COVID-19 drug causes new viral mutations

COVID-19 drug causes new viral mutations


Study Finds Merck's COVID-19 Drug Causes New Viral Mutations; experts fear its use in China could create an entirely new variant. 

The study warns that Merck's antiviral Lagevrio, also called molnupiravir, which has just been authorized in China, causes new mutations of the coronavirus. 

Researchers from the United States and researchers identified the new mutations in viral samples taken from dozens of patients who received the treatment.

The changes made to the virus did not make it deadlier, or more infectious, but experts believe that this compromises the risks of drugs that work by altering the genetic code of the coronavirus.

While molnupiravir has rarely been used in the US or UK, its use has just been authorized in China, where authorities are relying on relatively poor vaccines and treatments to deal with the devastating wave that is hitting the country.

An expert warns that this use can lead to the emergence of new variants. He even called the continued use of Lagevrio in some parts of the world “worrying.”

For months, authorities have been warning of extremely high infection rates in China. Experts fear 250 million infections hit the country in December alone.

Fears that molnupiravir could cause mutations emerged around the time the Food and Drug Administration (FDA) approved its use in late 2021.

The drug works by creating mutations in the COVID genome, which prevent it from replicating in the body.

While initially considered a breakthrough, Lageviro has been overtaken by Prfizer's Paxlovid as the COVID antiviral of choice worldwide, sidelining Merck's drug for a year. p>

International Fears

The latest study has been published online as a preprint and has not been peer reviewed.

The team, which included experts from the Francis Crick Institute at Imperial College London and the University of Cambridge, examined 13 million RNA sequences of the virus that causes COVID.

They have analyzed the nucleic composition of the RNA strands to look for indications that the virus had mutated because of the drug.

In hundreds of samples, they found evidence that the drug had indeed well caused a replication.

Almost all of the detections were made in samples collected in 2022, the year the drug Lagevrio was made available worldwide, which would point to it being involved.

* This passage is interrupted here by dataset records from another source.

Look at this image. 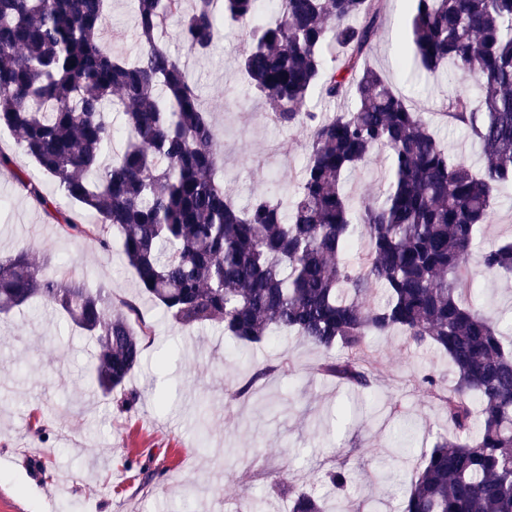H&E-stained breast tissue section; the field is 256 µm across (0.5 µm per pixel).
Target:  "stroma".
Returning <instances> with one entry per match:
<instances>
[{
    "mask_svg": "<svg viewBox=\"0 0 512 512\" xmlns=\"http://www.w3.org/2000/svg\"><path fill=\"white\" fill-rule=\"evenodd\" d=\"M407 0H388L370 61L420 112L458 160L479 168L466 131L445 122L440 107L465 86L447 74L404 69ZM106 40L134 51L131 0H111ZM240 29L226 26L223 41L187 61L201 104L223 129L224 184L239 205L260 193L296 185L307 142L305 128H279L263 115L264 102L244 82L235 57ZM385 150L351 174L352 203L380 195ZM512 240V187L494 202V218L479 248ZM28 246L34 258L58 254L90 283L121 296L137 291L120 248L103 251L88 238L62 239L54 224L0 173V254ZM475 297L512 330V278L477 275ZM155 338L127 386L140 399L118 412L91 385V341L71 332L62 315L16 310L0 318V512H234L244 496L259 497L261 512H288L287 498L270 494L268 475L286 474L307 491H322L323 472L338 464L353 480L351 512L376 497L396 512L419 469V455L448 428L441 407L419 387L422 369L451 383L446 356L407 342L400 333L373 336L369 351L380 365L370 390L357 393L316 373L321 350L297 336L260 345L236 344L222 328L179 330L145 304ZM287 362L288 374L259 381L244 396L238 384L251 365ZM417 429L418 453L390 460L404 424ZM149 473H142V465Z\"/></svg>",
    "mask_w": 512,
    "mask_h": 512,
    "instance_id": "obj_1",
    "label": "stroma"
}]
</instances>
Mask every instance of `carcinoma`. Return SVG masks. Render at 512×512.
<instances>
[{
  "label": "carcinoma",
  "instance_id": "cac0c4a2",
  "mask_svg": "<svg viewBox=\"0 0 512 512\" xmlns=\"http://www.w3.org/2000/svg\"><path fill=\"white\" fill-rule=\"evenodd\" d=\"M133 2L131 54L99 37L108 0H0V131L62 198L1 150L0 169L59 236L106 251L116 237L139 296L175 327L217 325L246 344L293 332L342 352L317 371L361 391L377 370L372 336L398 331L444 354L452 384L431 373L419 383L441 403L448 433L425 455L401 512H512V343L470 297L478 273L512 272V241L470 262L495 192L512 183V0H407L409 61L431 73L451 65L479 91L476 105L456 93L442 106L479 145V174L371 65L384 0H275L269 19L258 18L261 0ZM225 17L243 26L240 69L266 118L310 129L297 189L257 194L243 208L218 176L221 134L166 47L174 36L189 54H205ZM314 91L353 105L312 112ZM120 132L126 146L114 157ZM378 147L389 151V184L354 215L344 184ZM52 261L24 246L1 257L0 313L35 303L62 311L95 342L96 389L133 410L138 395L126 385L151 322L137 300L90 286L65 260L47 274ZM275 372L288 369L253 367L236 395ZM412 450L406 430L392 458ZM351 482L343 464L323 477L336 492ZM270 491L288 495L292 512H326L324 499L283 476Z\"/></svg>",
  "mask_w": 512,
  "mask_h": 512
}]
</instances>
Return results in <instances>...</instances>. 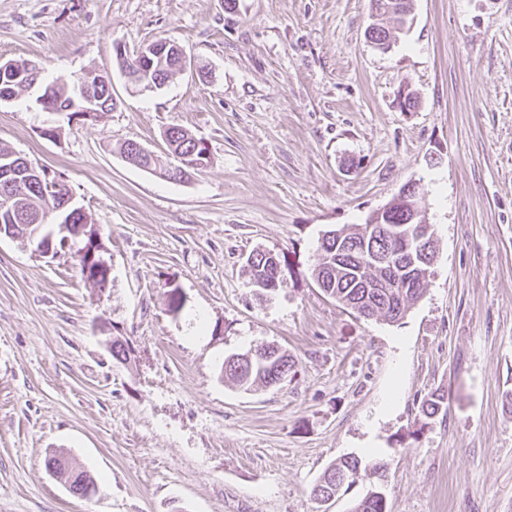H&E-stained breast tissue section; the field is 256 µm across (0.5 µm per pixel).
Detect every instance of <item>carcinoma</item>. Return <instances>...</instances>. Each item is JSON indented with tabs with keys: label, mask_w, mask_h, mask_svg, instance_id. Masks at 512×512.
Listing matches in <instances>:
<instances>
[{
	"label": "carcinoma",
	"mask_w": 512,
	"mask_h": 512,
	"mask_svg": "<svg viewBox=\"0 0 512 512\" xmlns=\"http://www.w3.org/2000/svg\"><path fill=\"white\" fill-rule=\"evenodd\" d=\"M373 22L369 28L374 31L373 41L386 50L390 47L393 33L405 28L412 12L413 0H371ZM141 65L149 69L157 89H162L170 78L184 71L175 55L158 56L150 54ZM42 68L34 62H13L12 69L0 70V100L15 96L25 87L41 83ZM71 87L63 84H49L42 96L46 97L42 109L57 112L69 106ZM169 154L177 150L194 154L192 161L198 163L197 172H203L210 163V157L203 155L204 149L197 147L195 135L186 129L170 127L165 130ZM119 153L127 160L145 170L162 167L159 156H141L130 151L126 144L119 146ZM47 179V171L31 173L27 166L15 169L13 184L0 186V195L14 198L16 209H0V234L21 237L29 232V221L39 220L41 233L55 231V210L70 195L67 186L50 178L53 190L41 183ZM331 234L322 239L319 246V262L314 276L321 290L337 303L349 307L367 317H382L389 322L399 321L411 305L423 297L425 282L420 272L431 269L430 258L436 256L434 231L430 224H419L413 209L404 203L390 209L379 227L369 228L367 224H345L340 228L327 230ZM409 233L419 240L413 254H404L398 268L392 270L383 263L395 245L393 234ZM252 283L277 282L282 286L283 274L280 267L271 260L270 253L256 250L246 259ZM294 363L288 354L276 346H265L255 351L251 359H240L234 354L224 360V376L248 390L256 385L275 386L288 373ZM445 409L444 396L432 393L421 402V411L428 418H434ZM46 463L54 464L58 477L69 484V489L80 496L96 491L97 486L87 471L65 458L51 457ZM361 460L356 456L342 457L331 463L312 489V494L323 501L350 488L359 477ZM351 512H387V501L382 492L371 490L358 499Z\"/></svg>",
	"instance_id": "carcinoma-1"
}]
</instances>
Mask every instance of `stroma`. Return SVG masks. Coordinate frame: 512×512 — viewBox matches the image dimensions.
<instances>
[{
	"mask_svg": "<svg viewBox=\"0 0 512 512\" xmlns=\"http://www.w3.org/2000/svg\"><path fill=\"white\" fill-rule=\"evenodd\" d=\"M370 14L371 0H0V61L44 69L0 101V146L61 176L111 265L101 290L70 253L0 236V512H350L373 488L388 512H512V0H414L386 51ZM159 38L187 67L129 93L115 46ZM90 69L111 77L114 110L61 125L36 105ZM172 126L209 147L190 181L117 151L165 155ZM412 181L437 261L402 319L363 318L318 287L319 238ZM256 249L283 271L264 300L244 266ZM272 344L288 379H225V358ZM434 392L447 412L429 419ZM53 454L97 492L71 493ZM350 455L379 472L315 500Z\"/></svg>",
	"mask_w": 512,
	"mask_h": 512,
	"instance_id": "obj_1",
	"label": "stroma"
}]
</instances>
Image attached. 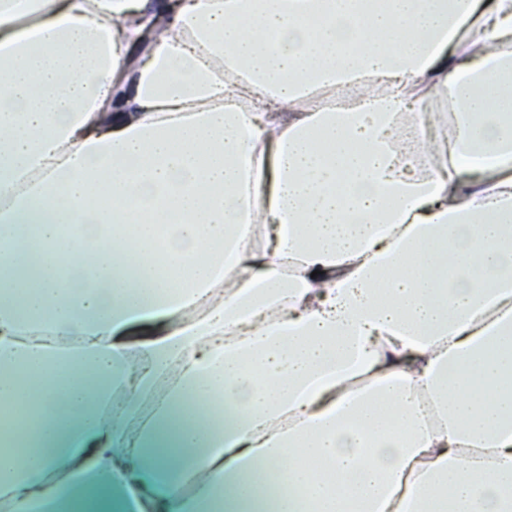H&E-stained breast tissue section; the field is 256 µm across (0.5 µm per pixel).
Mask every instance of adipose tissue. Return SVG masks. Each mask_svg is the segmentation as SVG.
Returning <instances> with one entry per match:
<instances>
[{"label": "adipose tissue", "instance_id": "1", "mask_svg": "<svg viewBox=\"0 0 512 512\" xmlns=\"http://www.w3.org/2000/svg\"><path fill=\"white\" fill-rule=\"evenodd\" d=\"M0 504L512 512V0H0Z\"/></svg>", "mask_w": 512, "mask_h": 512}]
</instances>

“ It is possible that some patients treated with molnupiravir may not completely clear SARS-CoV2 infections, which could lead to further transmission of molnupiravir-mutated viruses,” the researchers wrote.

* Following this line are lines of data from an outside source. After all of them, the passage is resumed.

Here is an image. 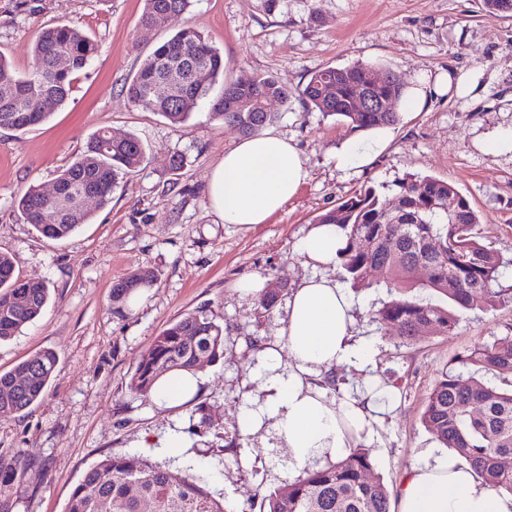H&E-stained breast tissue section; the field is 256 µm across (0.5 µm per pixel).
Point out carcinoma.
<instances>
[{
    "instance_id": "1",
    "label": "carcinoma",
    "mask_w": 512,
    "mask_h": 512,
    "mask_svg": "<svg viewBox=\"0 0 512 512\" xmlns=\"http://www.w3.org/2000/svg\"><path fill=\"white\" fill-rule=\"evenodd\" d=\"M192 0H143L142 25L161 29L175 15L186 12ZM99 50L98 43L76 24L43 28L31 52L33 66L18 70L0 52V129L24 132L46 122L51 112L40 106L51 99L66 105L73 76L87 69ZM224 57L208 36L185 27L165 41L144 61L125 86L129 103L163 116L170 124L185 122L203 102L211 118L243 135L272 124V112H233L229 102L265 95L286 101L298 94L310 110L335 117L353 131L393 126L403 84L391 72L354 63L324 67L311 74L297 91L274 75L242 72L226 80ZM157 83L172 93L154 98ZM369 91L390 104L387 112H360L358 95ZM145 159V147L135 136L121 140L105 128L96 131L85 150L56 177L59 195L48 200L31 185L18 201L26 223L42 236L69 237L91 212L80 207L83 192L93 189L99 207L112 200L122 179ZM453 211H448V201ZM397 215L399 223L390 221ZM316 223L339 224L347 244L341 265L355 288H382L390 296L376 311L374 321L382 335L407 346L427 334L453 333L457 309L488 310L512 305V294L494 288L503 258L473 235L478 213L455 187L429 175H408L394 183L392 197L382 198L369 187L345 198L316 218ZM432 266L425 282L414 279L419 262ZM378 276L371 277L372 271ZM155 273L135 269L112 287V302L123 304L133 291L148 288ZM284 288L270 283L256 299L257 308L270 312ZM21 295L25 304L15 303ZM49 297L48 285L22 278L12 258L0 252V342L13 338L35 322ZM224 327L210 311L196 309L173 322L142 355L128 382L131 393L149 397L159 378L170 371L197 373L224 357ZM57 354L42 350L8 371H0V414L25 412L44 396L53 376ZM473 368L466 374L454 368L442 372L422 413L424 427L464 460L486 485L512 493V336L480 344L461 357ZM492 375L494 385L477 374ZM34 454L23 452L11 464L0 463V512H13V491L22 483L26 462ZM373 459L366 448H356L343 460L303 469L302 475L272 490L258 493L248 512H390V490L372 476ZM64 512H228L196 474L173 472L139 456L108 455L93 465L75 486Z\"/></svg>"
}]
</instances>
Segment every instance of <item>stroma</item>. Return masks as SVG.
Instances as JSON below:
<instances>
[{
    "instance_id": "35a3bbf8",
    "label": "stroma",
    "mask_w": 512,
    "mask_h": 512,
    "mask_svg": "<svg viewBox=\"0 0 512 512\" xmlns=\"http://www.w3.org/2000/svg\"><path fill=\"white\" fill-rule=\"evenodd\" d=\"M142 9L143 0H0V51L18 70L30 68L32 43L51 23L78 24L99 44L65 107L29 131L0 130V252L22 278L49 286L40 319L0 344V371L44 349L59 357L41 401L26 413L0 415V462L35 453L16 512H62L84 473L110 454L193 471L228 512H245L262 489L297 478L286 449L235 440L239 407L254 389L248 372L284 313L279 304L259 315L236 285L259 276L291 289L312 275L295 252L297 240L362 187L388 188L409 173L453 184L480 216L481 242L505 261L498 288L512 292V155L479 146L512 126V16L485 9L482 0H193L156 30L141 26ZM187 26L210 38L231 73L278 74L293 87L320 68L357 62L406 84L426 72L475 71L479 85L469 97L439 96L424 111L402 114L389 146L350 175L337 170L336 152L354 131L298 98L271 103L274 130L293 139L310 177L266 223L227 224L208 207L207 181L239 131L213 121L204 104L173 126L123 93L153 50ZM101 128L137 136L145 162L107 207L94 209L91 223L63 240L43 237L25 223L19 197L32 184L51 189ZM175 154L185 161L177 171L168 166ZM137 268L153 270V284L115 308L114 282ZM349 295L356 339L376 341L378 352L370 371L344 366L334 376L343 394L356 393L369 374L392 388L393 410L361 445L394 492L406 467L442 452L421 422L436 381L467 350L512 335V306L463 312L453 334L397 347L372 320L384 293L353 288ZM200 307L223 324L226 341L223 360L201 370L198 393L173 407L131 393L129 378L153 339ZM200 422L209 434L190 435ZM174 432L183 452L165 447Z\"/></svg>"
}]
</instances>
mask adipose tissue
I'll list each match as a JSON object with an SVG mask.
<instances>
[{
  "label": "adipose tissue",
  "instance_id": "ef3b65f1",
  "mask_svg": "<svg viewBox=\"0 0 512 512\" xmlns=\"http://www.w3.org/2000/svg\"><path fill=\"white\" fill-rule=\"evenodd\" d=\"M308 176L288 137L272 130L244 136L211 169L209 206L224 223L262 224ZM346 242L337 224L312 225L298 240L297 255L317 273L293 288L275 340L261 351L254 380L266 400L248 401L237 415L243 438L273 434L299 468L326 452L349 456L372 423L391 409L389 388L372 385L358 397L339 400L319 383L337 367L365 364L374 355L371 347L351 343L352 299L328 275ZM393 512H512V494L492 490L449 452L404 469Z\"/></svg>",
  "mask_w": 512,
  "mask_h": 512
}]
</instances>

Merck, headquartered in Rahway, New Jersey, disputed the report, saying there is no evidence that molnupiravir has contributed to COVID variants, or that it may do so in the future. .

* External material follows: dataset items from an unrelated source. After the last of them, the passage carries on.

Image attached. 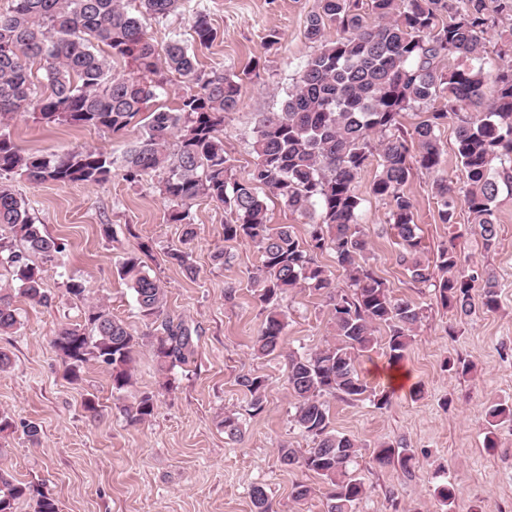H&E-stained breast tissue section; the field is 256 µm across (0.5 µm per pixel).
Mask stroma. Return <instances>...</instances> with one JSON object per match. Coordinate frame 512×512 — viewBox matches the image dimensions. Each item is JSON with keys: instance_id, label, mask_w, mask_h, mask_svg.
Returning a JSON list of instances; mask_svg holds the SVG:
<instances>
[{"instance_id": "35a3bbf8", "label": "stroma", "mask_w": 512, "mask_h": 512, "mask_svg": "<svg viewBox=\"0 0 512 512\" xmlns=\"http://www.w3.org/2000/svg\"><path fill=\"white\" fill-rule=\"evenodd\" d=\"M316 6L317 0H188V9L206 10L218 31L212 46L199 52L202 68L241 77L240 106L224 129V150L236 179H246L256 160L251 142L259 113L279 111L301 65L316 51L304 36ZM271 29L281 34L274 46L264 43ZM255 59L258 76H243ZM6 130L32 152L95 147L116 157L138 135L134 128L118 134L44 128L25 114L9 119ZM376 172L369 166L357 180L372 264L393 295L418 302L425 316L398 367L389 366L379 351L361 362L365 378L390 391L389 406L329 401L333 427L361 446L357 472L371 491L356 512H405L414 504L425 512H512V422L498 426L496 448L484 443L487 405L512 400V193L499 194L493 215L499 241L488 251L466 211H459L456 223L440 222L431 175L414 171L406 186L425 257L435 258L440 246H448L498 279V310L458 325L437 304L432 286L412 282L397 265L387 206L370 193ZM0 182L26 202L46 234L65 245L53 260L33 259L55 298L53 305L37 306L15 296L20 325L0 335V351L11 358L10 368L0 372V414L13 421L12 429L0 433V469L51 494L60 512H253L249 491L256 483L265 485L276 512H324L325 481L310 471L284 469L278 461L281 445L301 450L311 445L291 421L285 353L312 352L334 336L324 297L299 288L288 293L282 301L288 313L284 353L256 356L253 340L263 316L248 274L258 264V253L249 243L225 241L221 206L203 199L190 210L197 232L190 277L169 257L170 250L182 246L183 227L169 222L168 203L155 186L134 185L117 174L102 184L36 186L14 173ZM143 244L148 247L144 253L139 250ZM218 250L229 254L228 263L213 262ZM135 251L167 288L171 316L194 329L196 355L191 365L163 372L150 347H137L132 384L116 397L103 364H85L78 381L64 378L52 338L61 325L83 323L91 301L107 305L133 335L152 333L133 290L117 273L119 262ZM73 281L83 284L85 298L67 294ZM451 325L456 328L452 336L447 333ZM449 358L470 362L471 372L462 376L443 370ZM247 371L267 384L266 406L257 415L248 414L236 383ZM168 380L173 390L164 389ZM141 392L154 394L155 413L145 423L132 424L124 408ZM89 398L95 399L96 411H87ZM228 410L240 414L241 440L228 439L218 425ZM31 422L40 428L35 441L24 432ZM401 439L417 460L409 481L399 471L371 463L374 446ZM445 482L461 489L448 511L434 494ZM297 483L312 489L299 502L291 498Z\"/></svg>"}]
</instances>
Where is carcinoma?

“Clinical trial data has demonstrated that the use of molnupiravir leads to a rapid decline in viral infectivity,” a Merck spokesperson told the Daily Mail.

< p>“The authors speculate that these mutations are associated with molnupiravir treatment without evidence that the viral sequences were isolated from treated patients, based on circumstantial associations between the origin of the viral sequences and the period of collection of the sequences in the countries where molnupiravir is available to draw their conclusions,” the spokesperson added.

A ‘dangerous’ drug

Some experts had reported the possibility that the drug will cause worrying mutations as early as the end of 2021.

Dr Richard Ebright, a molecular biologist at Rutgers University in New Jersey, was among those experts.

He told the Daily Mail on Thursday: 'The use of molnupiravir in any countries will contribute to the emergence of new variants of SARS-CoV-2.

“Given the poor – essentially zero – efficacy of molnupiravir against SARS-CoV-2, and given the strong mutagenic activity of molnupiravir and its contribution to the emergence of new SARS-CoV-2 variants, it is concerning that molnupiravir is being used anywhere, anytime, for the treatment of SARS-CoV-2,” he added.

Dr William Haseltine, known as one of the world's leading experts in human genome analysis, warned in late 2021 that the way the drug works opens the door to danger.

“You are releasing a drug that is a potent mutagen at a time when we are deeply concerned about new variants,” he told Forbes, adding, “I can't imagine doing anything more dangerous. .”

“If I was trying to create a new virus that was more dangerous to humans, I would give a subclinical dose [of molnupiravir] to infected people,” he continued.

< p>The drug was cleared for use by the FDA in December 2021. The clearance was controversial by some experts due to concerns about mutations in the virus.

It has, however, shown the ability to reduce hospitalizations and deaths from the virus by 50% in clinical trials.

Soon after, Pfizer's Paxlovid was approved. With a 90% superior efficacy against hospitalizations and deaths – and without the many concerns about mutations in the virus – it has quickly become the drug of choice to fight COVID in America.

Si molnupiravir was little used in most of the Western world, its generic versions were used in less developed countries.